The Methodological Issues Report D4.1 contains an extended discussion of when methods developed for adults can be adapted for children and when distinct methods should be developed (Lobe et al., 2007).
See the Portuguese (Ponte & Malho, 2008) questionnaire on the EU Kids Online website for an example of a child-friendly questionnaire with pictures.
Examples of good practice
In my research, prior meetings with teachers indicated that questionnaires for the younger children should be very simple and not include open questions, since at this stage they were able to read but still struggled with their writing skills. For the questionnaires for the younger children, each page included one question visually aided by drawings. Open questions included on the 4th year questionnaires were excluded from the 1st year's. In the case of 1st year children, the teacher explained the task and read the questions out loud, waiting for everyone to answer. It was difficult to keep them from shouting their answers and making side comments, but overall they seemed to be concerned that their answers were not copied - they warned each other not to do that. For group interviews, the children, particularly the younger ones, were very enthusiastic and keen to talk about cartoons, but some fourth-grade groups were slightly reluctant and made clear attempts to distance themselves from a genre they said was for younger children - stressing that they did not see cartoons, and that they watched other programmes like sports or soap-operas; or even refusing to comment at all on the clips shown, like the afternoon group of girls. From these reactions it seemed that to ask them to expose themselves in front of an adult and their peers by displaying any knowledge of, and thus admitting watching, the genre raised questions of status. Thus, I opted to use different task-oriented research techniques that would allow different ways of contributing. By asking the children to create and criticise a cartoon the emphasis was not on their viewing habits but on their creative competencies. (Sofia Leitão, Portugal)

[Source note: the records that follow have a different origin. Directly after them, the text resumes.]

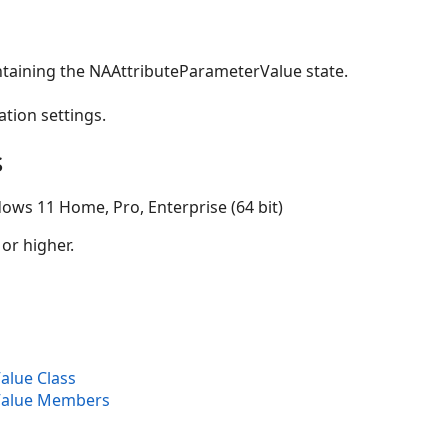
ntaining the NAAttributeParameterValue state.
ation settings.
s
ows 11 Home, Pro, Enterprise (64 bit)
 or higher.
alue Class
Value Members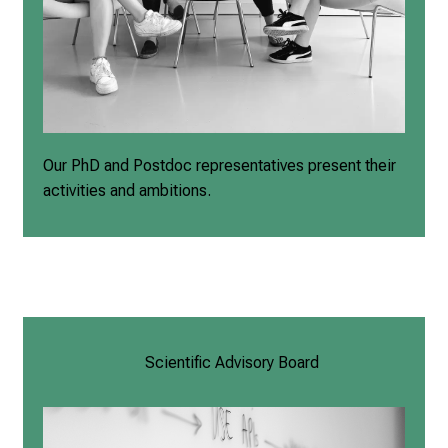
Our PhD and Postdoc representatives present their
activities and ambitions.
Scientific Advisory Board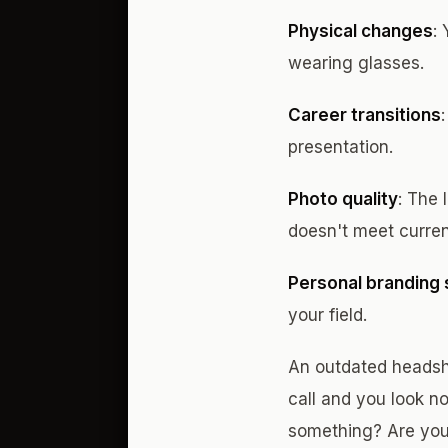
Physical changes
:
wearing glasses.
Career transitions
presentation.
Photo quality
: The 
doesn't meet curren
Personal branding s
your field.
An outdated headsh
call and you look no
something? Are you 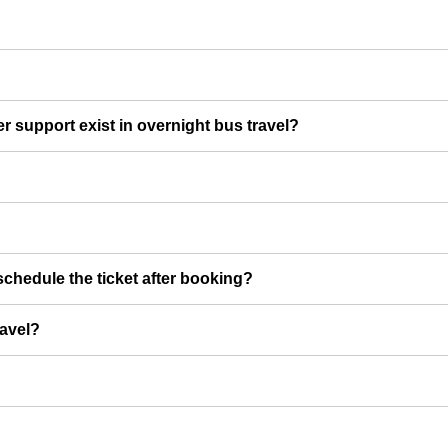
er support exist in overnight bus travel?
chedule the ticket after booking?
ravel?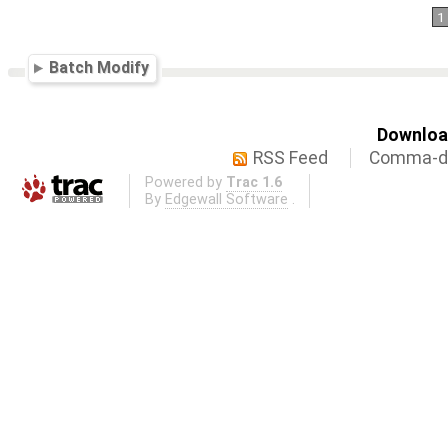
1
Batch Modify
Download
RSS Feed
Comma-de
Powered by
Trac 1.6
By
Edgewall Software
.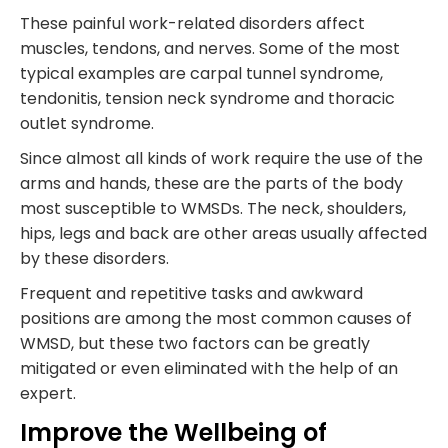
These painful work-related disorders affect
muscles, tendons, and nerves. Some of the most
typical examples are carpal tunnel syndrome,
tendonitis, tension neck syndrome and thoracic
outlet syndrome.
Since almost all kinds of work require the use of the
arms and hands, these are the parts of the body
most susceptible to WMSDs. The neck, shoulders,
hips, legs and back are other areas usually affected
by these disorders.
Frequent and repetitive tasks and awkward
positions are among the most common causes of
WMSD, but these two factors can be greatly
mitigated or even eliminated with the help of an
expert.
Improve the Wellbeing of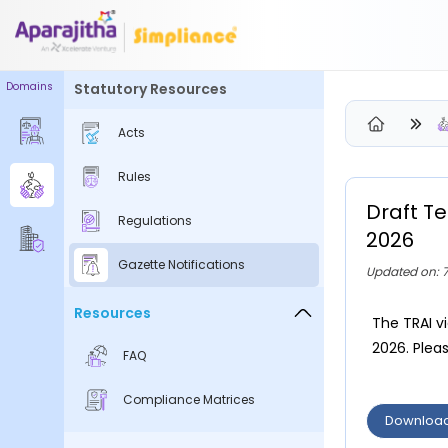
Domains
Statutory Resources
Please Login to view/download content
Acts
We will send you a One Time Passcode (OTP) to your email
Rules
Send OTP
Draft T
Regulations
Your information is encrypted and securely processed
2026
By proceeding, you are indicating your acceptance of the
Gazette Notifications
Updated on: 
Simpliance
Privacy Policy
and
Terms of Use
Resources
The TRAI v
New User? Create an Account
2026. Pleas
FAQ
Compliance Matrices
Downloa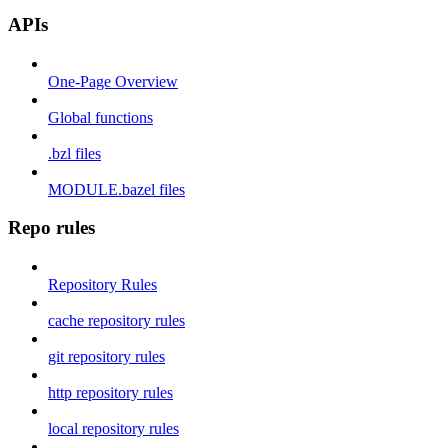
APIs
One-Page Overview
Global functions
.bzl files
MODULE.bazel files
Repo rules
Repository Rules
cache repository rules
git repository rules
http repository rules
local repository rules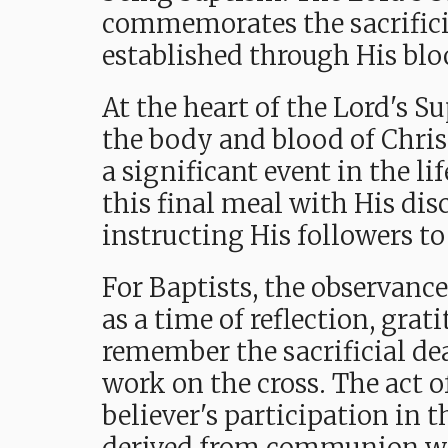
commemorates the sacrificia
established through His blo
At the heart of the Lord's S
the body and blood of Christ
a significant event in the li
this final meal with His disc
instructing His followers t
For Baptists, the observance
as a time of reflection, grat
remember the sacrificial de
work on the cross. The act o
believer's participation in t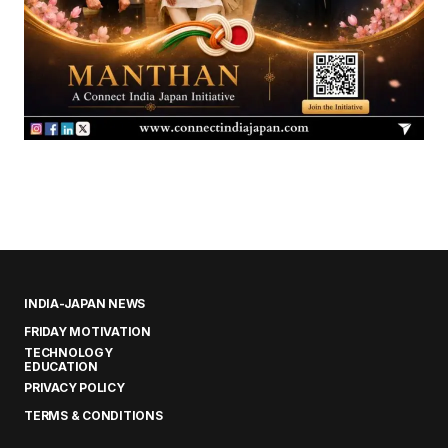
INDIA-JAPAN NEWS
FRIDAY MOTIVATION
TECHNOLOGY
EDUCATION
PRIVACY POLICY
TERMS & CONDITIONS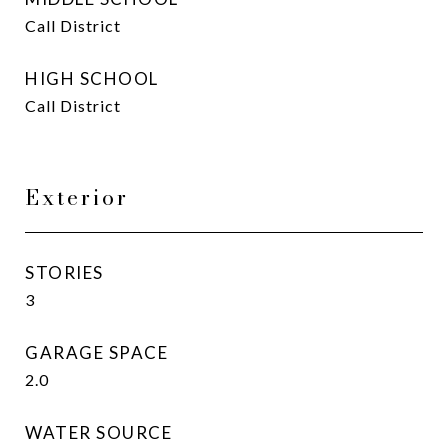
Call District
HIGH SCHOOL
Call District
Exterior
STORIES
3
GARAGE SPACE
2.0
WATER SOURCE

While for young children, we asked simple questions about the importance of the internet in their lives (what do you like or not like about it? would you miss it?), older children should not be underestimated. In focus groups with 15-19 year olds, the UK Children Go Online project asked questions such as, "Now that the internet is here and part of your life, what difference would it make if you no longer had access yourself?", "What difference would it make if the internet disappeared altogether? Would things be better or worse?", "Do you think we pay too much attention to computers in our society? Do we overrate the internet and how it can change things?", "What about those left out, those people who don't have internet access? Why might they not have or not want to have internet access?, Do you think they're missing out on something? What consequences does it have for them?"
(Sonia Livingstone, UK)
A researcher's mistake
A common mistake in research where children are involved is to take something which is designed for adults and use it, sometimes in a modified way, sometimes unchanged, to research children. An example of how this can lead to serious errors comes from the long-term research project, 'Children and Television in Iceland' (Broddason, 2003). To measure TV viewing, the research used a diary listing the programmes of the three biggest TV stations in Iceland from Monday to Sunday in the week before the survey. Respondents could indicate whether they had watched a particular programme. Beforehand, the researchers' main concern was whether the kids would have difficulties in remembering what they had watched and understand the format of the diary. As it turned out though, this set-up proved itself very well. An unexpected problem turned up, however, in the form of a painful mistake. The diary was modelled on a diary intended for adults, and so the children's programme (starting at 09:00 on the two biggest channels) on Saturday and Sunday mornings was simply omitted and the diary started at 12:00 noon. Despite countless preparatory meetings where at least a dozen individuals looked at the diary and a small pilot study with young children, this problem was not discovered until after the data had been collected.